━━ Bloque de texto

La noticia estaba turbia. Que está estable, pero que no podemos verlo, ¿cómo es eso?, dijo su hermana, mientras con la mano hacía parar el primer taxi que cruzó por su cuadra. El auto avanzó por el escaso tráfico. En el hospital se encontró con la barrera infranqueable de la seguridad: “No puedo ingresar”. Su instinto le habló, cambió de estrategia, insistió en tono amigable, “amiguito, a mi viejito lo han internado anoche, lo ha traído del penal, y temo lo peor: que se haya infectado por esa enfermedad que está de moda, él ya ha presentado síntomas adentro. Déjame entrar, por favor, voy rapidito a preguntar en qué área está y salgo”.

━━━━

> _Tarea 1_:
Según el relato del hospital, ¿qué argumento presenta ante la seguridad quien busca ingresar? Responda en una a tres oraciones.
> _Tarea 2_:
En el relato del hospital, ¿qué vehículo toman para trasladarse?
> _Tarea 3_:
Retome el relato sobre la visita al hospital a partir de la última oración.

━━ Datos proporcionados

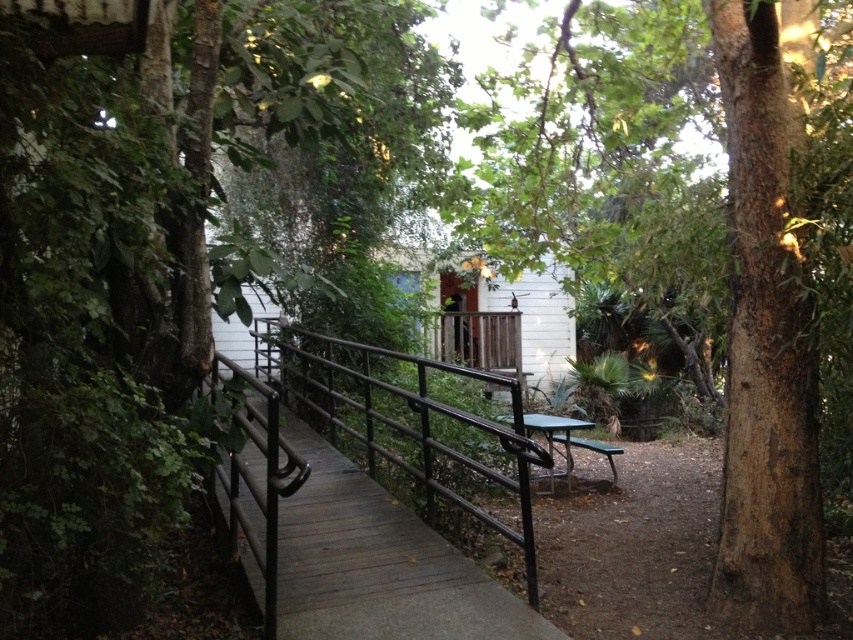
Can you confirm if black metal/rail at center is positioned to the left of green plastic picnic table at center?

Indeed, black metal/rail at center is positioned on the left side of green plastic picnic table at center.

Find the location of `black metal/rail at center`. black metal/rail at center is located at coordinates (403, 420).

Is point (421, 365) farther from camera compared to point (606, 451)?

That is False.

Where is `black metal/rail at center`? The height and width of the screenshot is (640, 853). black metal/rail at center is located at coordinates click(403, 420).

Which of these two, brown rough tree at center or black metal/rail at center, stands shorter?

brown rough tree at center

In the scene shown: Does brown rough tree at center have a greater width compared to black metal/rail at center?

No, brown rough tree at center is not wider than black metal/rail at center.

Where is `brown rough tree at center`? Image resolution: width=853 pixels, height=640 pixels. brown rough tree at center is located at coordinates (695, 230).

Find the location of a particular element. The image size is (853, 640). brown rough tree at center is located at coordinates (695, 230).

Is green leafy tree at center below green plastic picnic table at center?

Actually, green leafy tree at center is above green plastic picnic table at center.

Is point (128, 125) closer to camera compared to point (556, 449)?

That is True.

The height and width of the screenshot is (640, 853). I want to click on green leafy tree at center, so click(x=140, y=259).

━━━━

> _Área de respuesta 1_:
Alega que su padre fue internado la noche anterior tras ser traído del penal. Teme que se haya contagiado de "esa enfermedad que está de moda", ya que presentó síntomas adentro. Por eso pide entrar solo para preguntar en qué área está.

> _Área de respuesta 2_:
Un taxi.

> _Área de respuesta 3_:
El guachimán lo miró y se alejó de la puerta en silencio. Mientras lo observa guardarse en su puesto, ella se acordó que tenía un conocido en el hospital que nunca le negaba un favor. Sacó el celular y, con rapidez, los buscó entre sus contactos. “Amigo, un favorazo, averigua en qué área está mi papá”. “En un toque”, contestó. Se las ingenió para conseguir el historial clínico del paciente. “Está aislado, ha dado positivo para Covid-19”, notificó, cortó en seco y desactivó sus datos de WhatsApp. No estaba preparado para responder ¿Qué probabilidad se salvarse tiene mi papá? ¿Morirá? Ella llamó por acá, por allá, pero nadie contestó.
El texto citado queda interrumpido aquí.